* begin DATA *

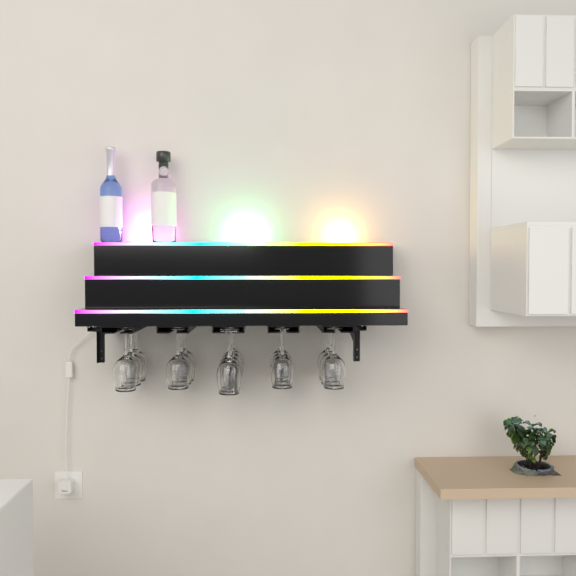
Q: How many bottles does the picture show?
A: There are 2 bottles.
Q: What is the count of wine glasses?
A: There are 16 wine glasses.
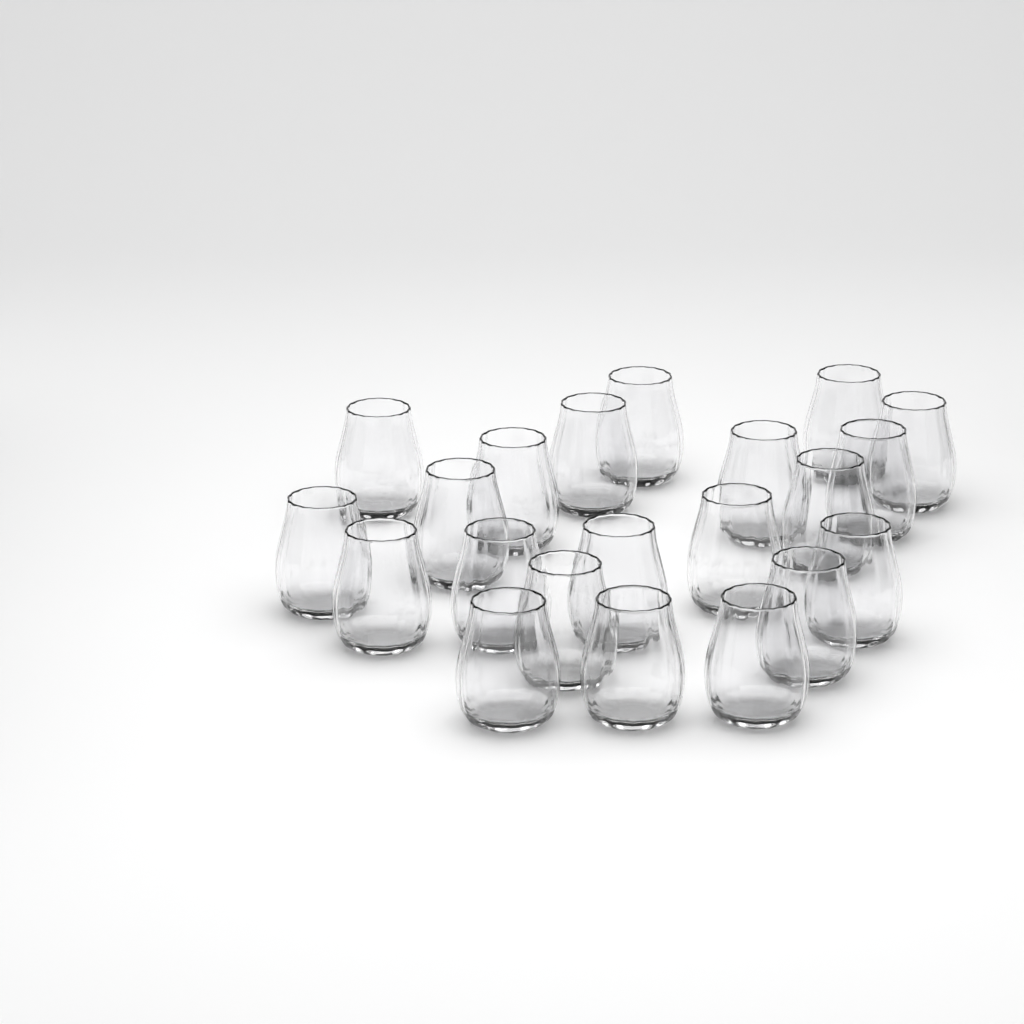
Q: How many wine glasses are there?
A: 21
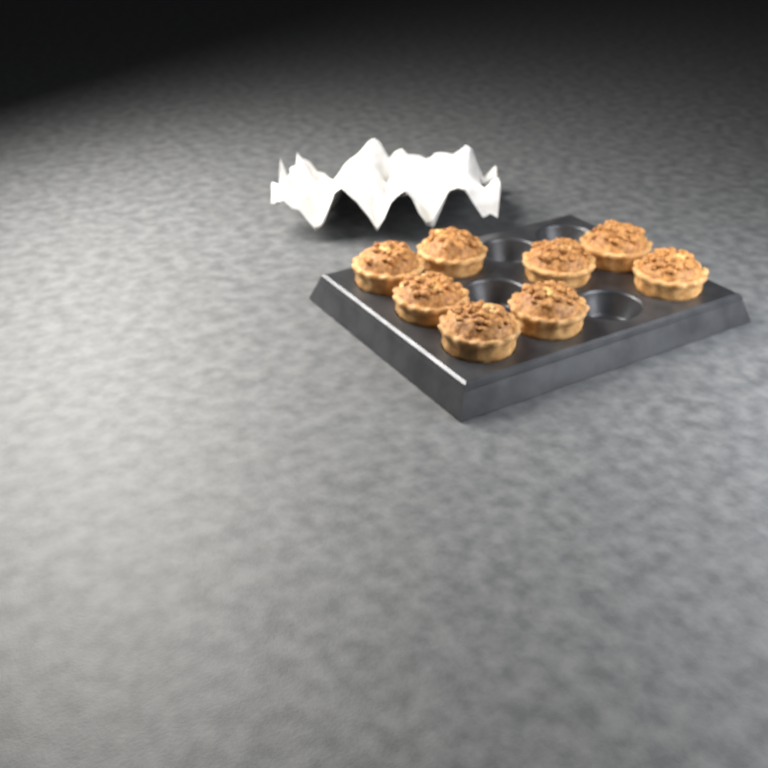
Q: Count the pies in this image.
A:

* end DATA *
* begin DATA *

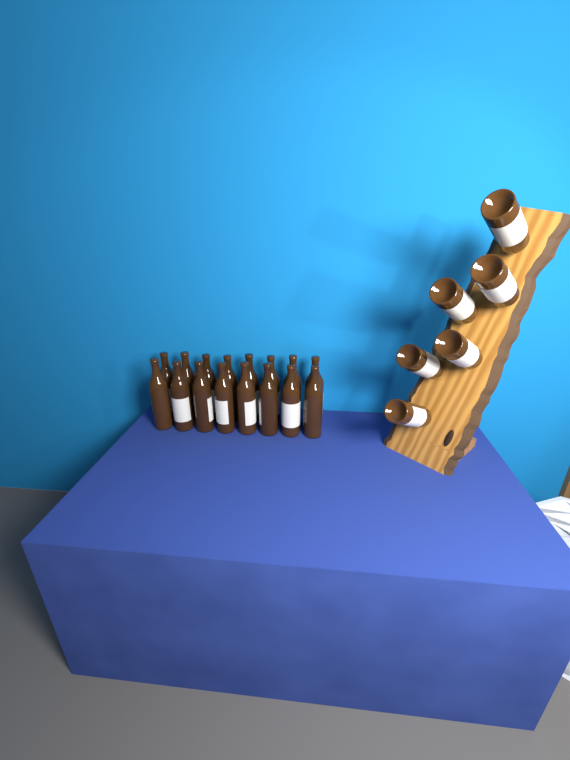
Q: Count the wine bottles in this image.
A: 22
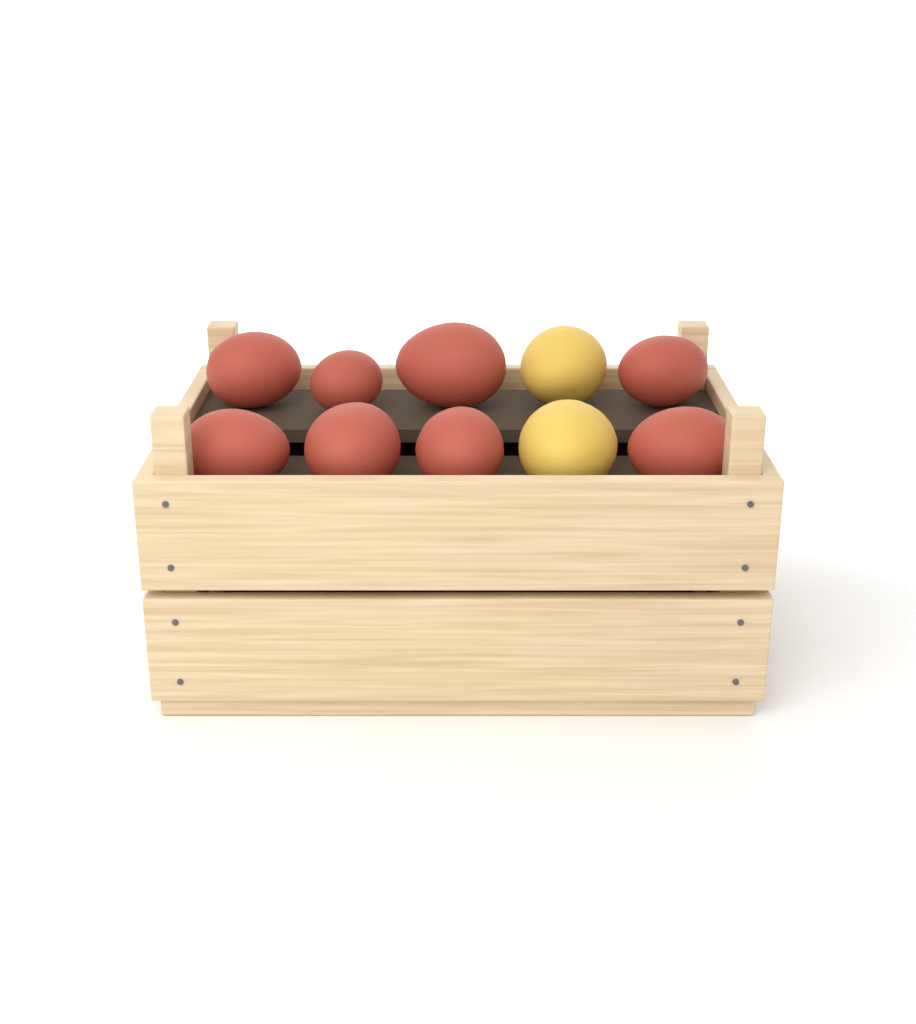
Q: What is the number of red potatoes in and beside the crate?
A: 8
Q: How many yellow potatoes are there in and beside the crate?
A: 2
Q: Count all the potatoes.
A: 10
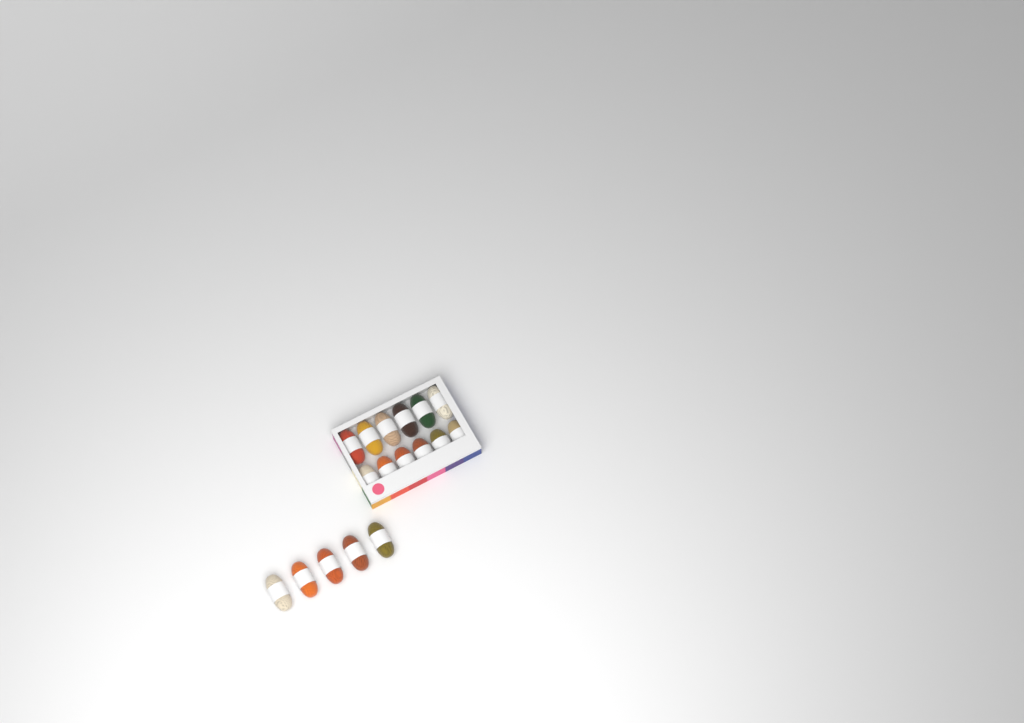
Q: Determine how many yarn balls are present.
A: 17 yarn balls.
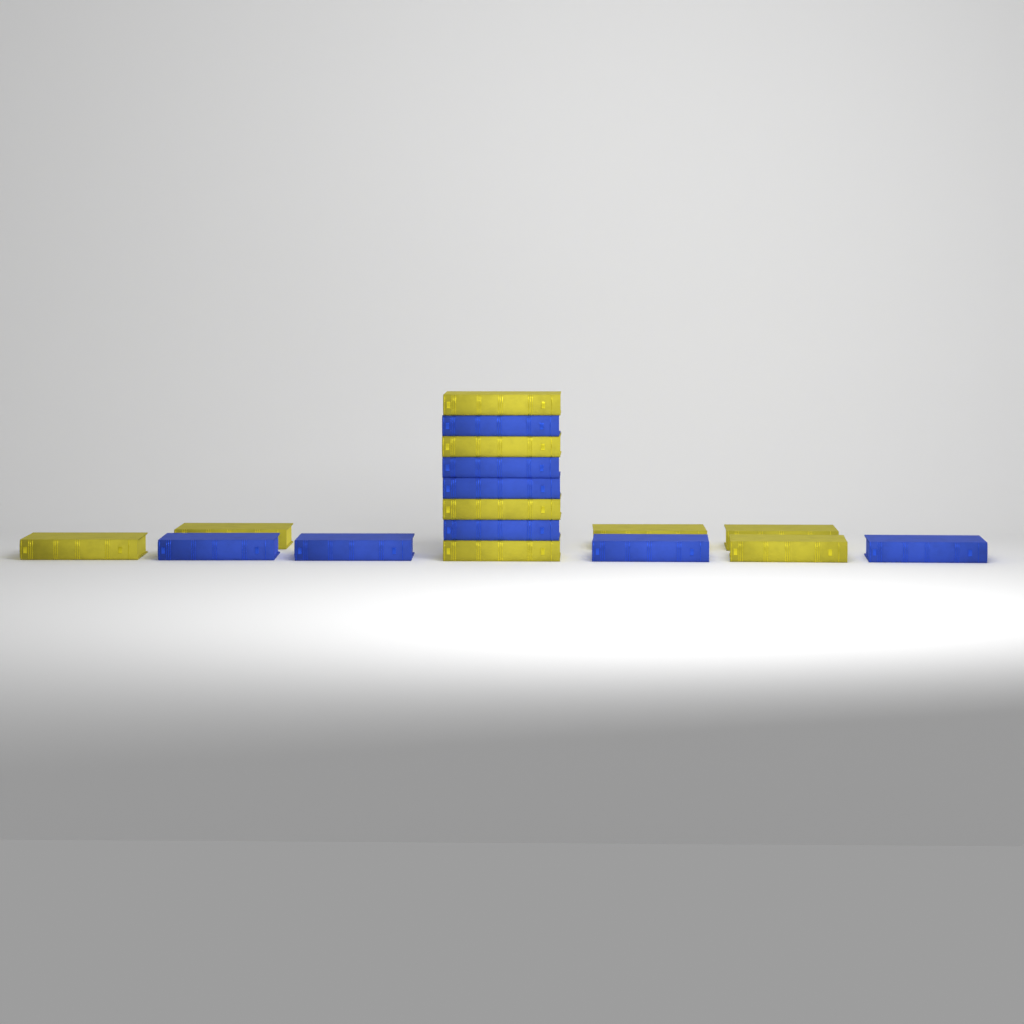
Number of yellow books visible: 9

* end DATA *

* GOAL OF THE EXERCISE
Copy the listing above word for word, starting with the line that contains "Q: How many yellow" and going on through the line that contains "Number of yellow books visible: 9". Leave the pictures out of your copy.

* RESULT OF THE EXERCISE
Q: How many yellow potatoes are there in and beside the crate?
A: 2
Q: Count all the potatoes.
A: 10
Q: Determine how many yarn balls are present.
A: 17 yarn balls.
Number of yellow books visible: 9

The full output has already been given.